Stored data
BEGIN

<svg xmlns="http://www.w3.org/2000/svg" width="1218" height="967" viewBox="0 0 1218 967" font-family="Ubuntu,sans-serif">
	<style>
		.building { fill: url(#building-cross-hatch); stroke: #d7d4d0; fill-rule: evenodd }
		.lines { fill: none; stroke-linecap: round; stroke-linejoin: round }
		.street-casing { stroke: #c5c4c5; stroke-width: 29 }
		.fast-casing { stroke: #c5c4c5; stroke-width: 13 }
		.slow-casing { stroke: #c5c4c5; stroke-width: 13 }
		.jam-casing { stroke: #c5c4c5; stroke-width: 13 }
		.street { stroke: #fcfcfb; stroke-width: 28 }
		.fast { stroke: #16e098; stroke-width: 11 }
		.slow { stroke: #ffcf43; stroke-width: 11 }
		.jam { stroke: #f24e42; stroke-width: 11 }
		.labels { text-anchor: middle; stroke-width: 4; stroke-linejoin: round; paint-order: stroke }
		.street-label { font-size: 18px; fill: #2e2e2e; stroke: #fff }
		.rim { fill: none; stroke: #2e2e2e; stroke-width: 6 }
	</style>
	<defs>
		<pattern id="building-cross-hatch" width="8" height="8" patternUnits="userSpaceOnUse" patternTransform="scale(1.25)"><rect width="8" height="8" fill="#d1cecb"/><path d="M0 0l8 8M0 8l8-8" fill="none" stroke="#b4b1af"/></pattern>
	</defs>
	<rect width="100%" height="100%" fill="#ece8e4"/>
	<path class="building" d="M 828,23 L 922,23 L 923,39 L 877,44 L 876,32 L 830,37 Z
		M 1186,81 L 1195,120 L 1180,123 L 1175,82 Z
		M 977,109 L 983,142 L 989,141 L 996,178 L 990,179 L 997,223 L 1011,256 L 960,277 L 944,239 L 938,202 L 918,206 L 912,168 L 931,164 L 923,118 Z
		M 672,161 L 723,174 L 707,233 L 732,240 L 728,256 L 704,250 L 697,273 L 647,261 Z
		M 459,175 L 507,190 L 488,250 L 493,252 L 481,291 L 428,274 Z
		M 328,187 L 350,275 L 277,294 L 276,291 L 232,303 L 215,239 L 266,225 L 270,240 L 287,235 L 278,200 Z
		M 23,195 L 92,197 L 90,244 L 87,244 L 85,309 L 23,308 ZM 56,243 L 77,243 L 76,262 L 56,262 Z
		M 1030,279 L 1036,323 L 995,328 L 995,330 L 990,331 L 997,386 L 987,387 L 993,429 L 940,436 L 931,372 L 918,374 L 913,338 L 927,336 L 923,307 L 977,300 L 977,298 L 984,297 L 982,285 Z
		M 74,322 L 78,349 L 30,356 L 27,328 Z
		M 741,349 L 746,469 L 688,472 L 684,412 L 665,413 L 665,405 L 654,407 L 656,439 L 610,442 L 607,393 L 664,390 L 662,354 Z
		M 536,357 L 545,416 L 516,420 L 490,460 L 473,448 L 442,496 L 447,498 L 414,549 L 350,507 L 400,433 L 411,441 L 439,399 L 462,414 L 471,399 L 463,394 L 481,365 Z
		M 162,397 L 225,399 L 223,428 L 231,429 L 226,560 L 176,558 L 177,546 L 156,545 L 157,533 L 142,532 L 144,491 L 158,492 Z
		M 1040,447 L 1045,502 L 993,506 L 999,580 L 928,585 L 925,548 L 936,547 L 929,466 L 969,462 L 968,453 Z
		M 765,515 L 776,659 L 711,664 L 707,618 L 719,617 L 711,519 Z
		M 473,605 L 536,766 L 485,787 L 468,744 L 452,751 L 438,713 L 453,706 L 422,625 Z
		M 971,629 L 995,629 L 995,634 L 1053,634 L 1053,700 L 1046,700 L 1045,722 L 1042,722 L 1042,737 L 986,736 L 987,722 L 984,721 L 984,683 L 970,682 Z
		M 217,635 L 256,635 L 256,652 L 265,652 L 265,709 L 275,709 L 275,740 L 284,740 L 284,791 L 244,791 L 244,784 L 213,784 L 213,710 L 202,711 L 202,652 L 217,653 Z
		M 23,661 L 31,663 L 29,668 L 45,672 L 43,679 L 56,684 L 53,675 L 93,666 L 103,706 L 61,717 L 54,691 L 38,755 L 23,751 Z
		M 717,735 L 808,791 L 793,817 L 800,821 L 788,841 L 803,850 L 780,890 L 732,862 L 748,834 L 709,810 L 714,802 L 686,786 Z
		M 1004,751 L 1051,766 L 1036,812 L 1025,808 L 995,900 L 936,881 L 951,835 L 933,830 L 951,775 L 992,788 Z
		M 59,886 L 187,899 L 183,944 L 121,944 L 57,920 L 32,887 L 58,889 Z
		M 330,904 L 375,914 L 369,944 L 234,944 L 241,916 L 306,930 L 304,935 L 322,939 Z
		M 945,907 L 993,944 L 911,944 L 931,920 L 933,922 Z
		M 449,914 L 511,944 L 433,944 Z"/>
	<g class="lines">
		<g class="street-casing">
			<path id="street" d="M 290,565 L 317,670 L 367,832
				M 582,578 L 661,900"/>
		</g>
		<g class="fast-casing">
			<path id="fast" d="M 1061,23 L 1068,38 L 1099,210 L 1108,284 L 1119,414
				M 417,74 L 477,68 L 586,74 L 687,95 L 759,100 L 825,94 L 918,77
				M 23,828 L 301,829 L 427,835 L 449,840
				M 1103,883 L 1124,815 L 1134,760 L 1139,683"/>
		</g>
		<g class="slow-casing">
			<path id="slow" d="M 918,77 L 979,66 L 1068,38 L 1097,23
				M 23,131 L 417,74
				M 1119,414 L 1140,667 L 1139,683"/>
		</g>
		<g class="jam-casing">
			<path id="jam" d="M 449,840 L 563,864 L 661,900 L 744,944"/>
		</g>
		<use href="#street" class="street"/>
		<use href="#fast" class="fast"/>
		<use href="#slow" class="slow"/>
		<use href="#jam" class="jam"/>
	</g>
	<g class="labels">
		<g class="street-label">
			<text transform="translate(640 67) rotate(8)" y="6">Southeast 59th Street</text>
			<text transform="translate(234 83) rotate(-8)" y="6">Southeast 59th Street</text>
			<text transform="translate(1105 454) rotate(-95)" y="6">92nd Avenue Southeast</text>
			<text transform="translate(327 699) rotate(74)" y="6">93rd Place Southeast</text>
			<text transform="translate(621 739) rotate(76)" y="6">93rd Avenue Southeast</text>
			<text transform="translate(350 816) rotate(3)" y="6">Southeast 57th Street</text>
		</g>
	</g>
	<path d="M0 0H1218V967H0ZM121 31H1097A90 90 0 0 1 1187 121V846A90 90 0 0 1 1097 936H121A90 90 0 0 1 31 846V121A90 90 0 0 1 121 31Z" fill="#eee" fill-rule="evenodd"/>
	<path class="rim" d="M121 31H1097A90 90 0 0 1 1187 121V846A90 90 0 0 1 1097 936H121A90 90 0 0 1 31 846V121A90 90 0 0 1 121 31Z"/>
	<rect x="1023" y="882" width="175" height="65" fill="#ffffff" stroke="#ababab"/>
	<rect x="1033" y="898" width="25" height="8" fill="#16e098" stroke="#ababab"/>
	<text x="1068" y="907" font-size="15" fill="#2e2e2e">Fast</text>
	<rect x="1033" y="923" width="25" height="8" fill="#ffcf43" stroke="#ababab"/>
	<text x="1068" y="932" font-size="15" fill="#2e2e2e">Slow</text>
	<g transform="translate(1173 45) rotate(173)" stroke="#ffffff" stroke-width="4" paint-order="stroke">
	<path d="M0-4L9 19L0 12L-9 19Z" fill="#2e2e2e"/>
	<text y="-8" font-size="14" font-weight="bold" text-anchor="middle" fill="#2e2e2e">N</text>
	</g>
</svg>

END

> _ACTIVITY_:
Pick each line holding "lines" out of the entries above and return it.

> _YOUR RESPONSE_:
		.lines { fill: none; stroke-linecap: round; stroke-linejoin: round }
	<g class="lines">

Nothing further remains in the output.